XRP Primed for Explosive Move as Exchange Balances Crash 45%
XRP is coiled for a major price swing. The catalyst? A massive 45% exodus from centralized exchanges.
What the Exodus Means
When tokens flood off exchanges, it signals a shift from selling pressure to holding conviction. It's a classic supply squeeze setup—fewer coins available for quick sale often precede significant price movements. This isn't just shuffling; it's strategic positioning.
The Mechanics of a Squeeze
Liquidity dries up. Buy orders meet thinner order books. The result? Volatility spikes and price discovery accelerates. For XRP, a token with a history of dramatic rallies, these conditions are a powder keg. The market's moving assets to cold storage and private wallets, betting the next move is up, not down.
Timing the Tension
Markets hate uncertainty, but they profit from anticipation. The current drain creates a tangible imbalance. While traditional finance fiddles with spreadsheets, crypto markets move on pure supply and demand mechanics—sometimes it's refreshingly simple, even if the suits don't get it.
Watch the charts. When supply gets scarce, anything can happen.
XRP is undergoing a major shift as over 1 billion tokens have moved off exchanges in just three weeks, according to Glassnode.

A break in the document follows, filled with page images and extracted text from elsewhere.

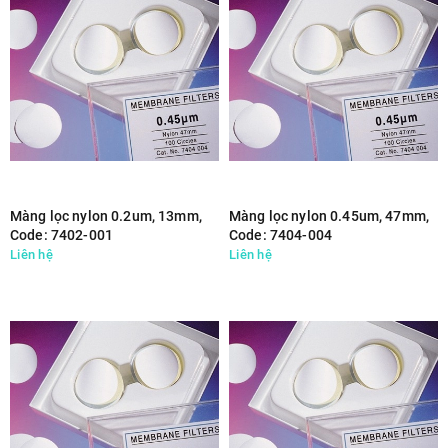
Màng lọc nylon 0.2um, 13mm,
Màng lọc nylon 0.45um, 47mm,
Code: 7402-001
Code: 7404-004
Liên hệ
Liên hệ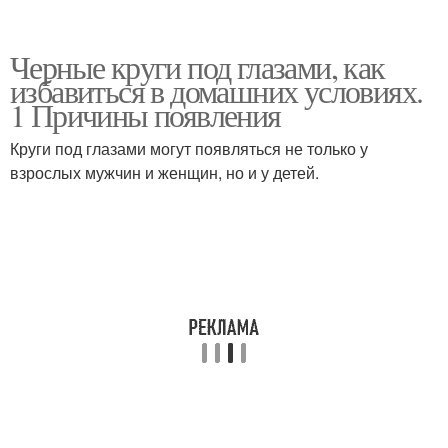
Черные круги под глазами, как
избавиться в домашних условиях.
1 Причины появления
Круги под глазами могут появляться не только у
взрослых мужчин и женщин, но и у детей.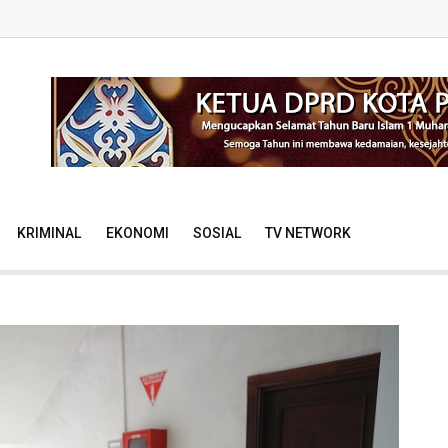
KRIMINAL
EKONOMI
SOSIAL
TV NETWORK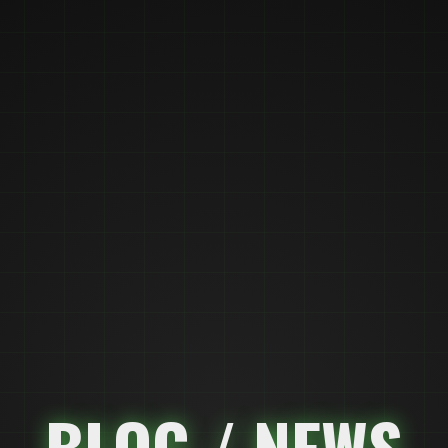
BLOG / NEWS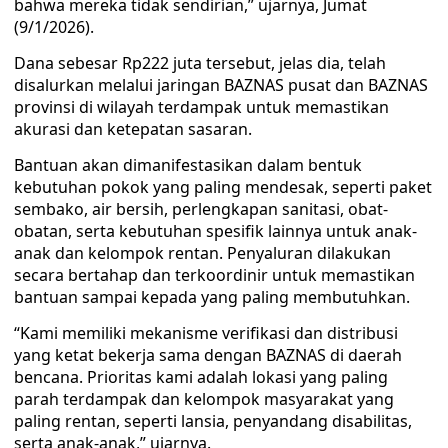
bahwa mereka tidak sendirian,” ujarnya, Jumat
(9/1/2026).
Dana sebesar Rp222 juta tersebut, jelas dia, telah
disalurkan melalui jaringan BAZNAS pusat dan BAZNAS
provinsi di wilayah terdampak untuk memastikan
akurasi dan ketepatan sasaran.
Bantuan akan dimanifestasikan dalam bentuk
kebutuhan pokok yang paling mendesak, seperti paket
sembako, air bersih, perlengkapan sanitasi, obat-
obatan, serta kebutuhan spesifik lainnya untuk anak-
anak dan kelompok rentan. Penyaluran dilakukan
secara bertahap dan terkoordinir untuk memastikan
bantuan sampai kepada yang paling membutuhkan.
“Kami memiliki mekanisme verifikasi dan distribusi
yang ketat bekerja sama dengan BAZNAS di daerah
bencana. Prioritas kami adalah lokasi yang paling
parah terdampak dan kelompok masyarakat yang
paling rentan, seperti lansia, penyandang disabilitas,
serta anak-anak,” ujarnya.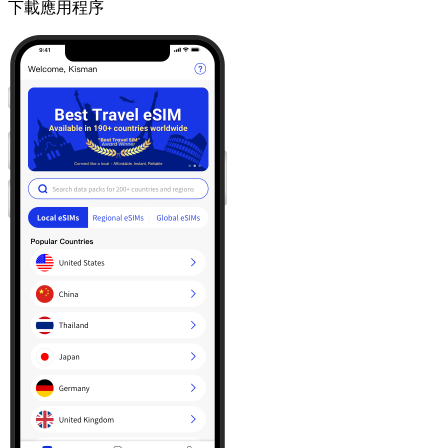
下載應用程序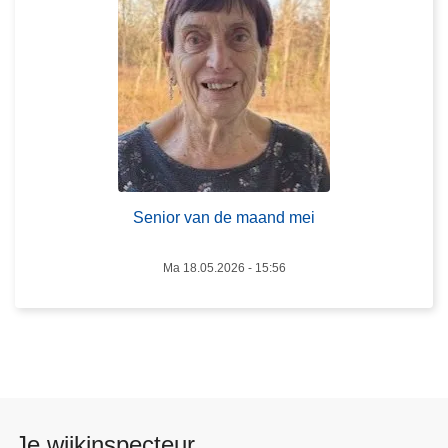
v
n
e
i
r
S
e
n
i
o
r
Senior van de maand mei
v
a
Ma 18.05.2026 - 15:56
n
d
e
m
a
a
n
Je wijkinspecteur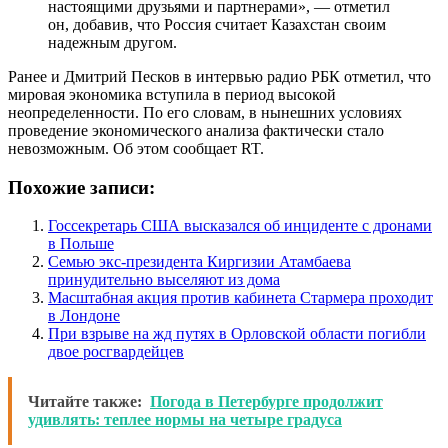
настоящими друзьями и партнерами», — отметил
он, добавив, что Россия считает Казахстан своим
надежным другом.
Ранее и Дмитрий Песков в интервью радио РБК отметил, что
мировая экономика вступила в период высокой
неопределенности. По его словам, в нынешних условиях
проведение экономического анализа фактически стало
невозможным. Об этом сообщает RT.
Похожие записи:
Госсекретарь США высказался об инциденте с дронами
в Польше
Семью экс-президента Киргизии Атамбаева
принудительно выселяют из дома
Масштабная акция против кабинета Стармера проходит
в Лондоне
При взрыве на жд путях в Орловской области погибли
двое росгвардейцев
Читайте также:
Погода в Петербурге продолжит
удивлять: теплее нормы на четыре градуса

Despite this large supply drop, the xrp price has stayed mostly flat, showing a clear gap between what’s happening with available supply and how the market is pricing XRP.
XRP’s total balance on exchanges has dropped sharply, falling from 3.95 billion tokens to around 1.6 billion. This represents a 45% decline in less than 60 days, with roughly 1.35 billion XRP removed from public exchange order books.

Historically, exchange balances show how much traders are buying and selling in the short term. When tokens leave exchanges in large amounts, it usually means they are being moved for long-term holding or private custody.
This kind of activity is rarely driven by retail traders and instead suggests liquidity is shifting away from public exchanges toward OTC desks, custody platforms, and institutional systems.
Institutional Adoption Reduces XRP Exchange Supply
Several recent developments back this view. In a short period, XRP has been included in multiple institutional filings and investment products. crypto index funds now carry meaningful XRP weightings, and new ETF-related filings explicitly mention the token.
At the same time, regulators have relaxed rules for banks engaging in crypto, while payment platforms have added easier ways to buy XRP. Together, these steps point to growing institutional integration, not short-term price speculation.
This kind of setup can change how prices move. When there is less XRP available on exchanges, even small buying pressure can push prices higher. With limited supply for sale, price moves tend to be quicker and more volatile once demand picks up.
XRP Price Predictions For Next 3 Weeks
XRP price is currently trading NEAR $2.05, consolidating within a symmetrical triangle pattern. According to Alicharts, this formation reflects a tightening range, with buyers stepping in at higher levels and sellers capping price advances at lower highs.

These patterns usually lead to a strong MOVE once the price breaks out. If XRP rises above $2.12–$2.15, it could trigger an upward rally, while a drop below $2.00 may cause short-term weakness.
For now, XRP is still moving sideways. However, with exchange liquidity falling, institutional activity increasing, and price tightening into a narrow range, the data suggests a major move is coming. The direction will depend on which side the price breaks out next.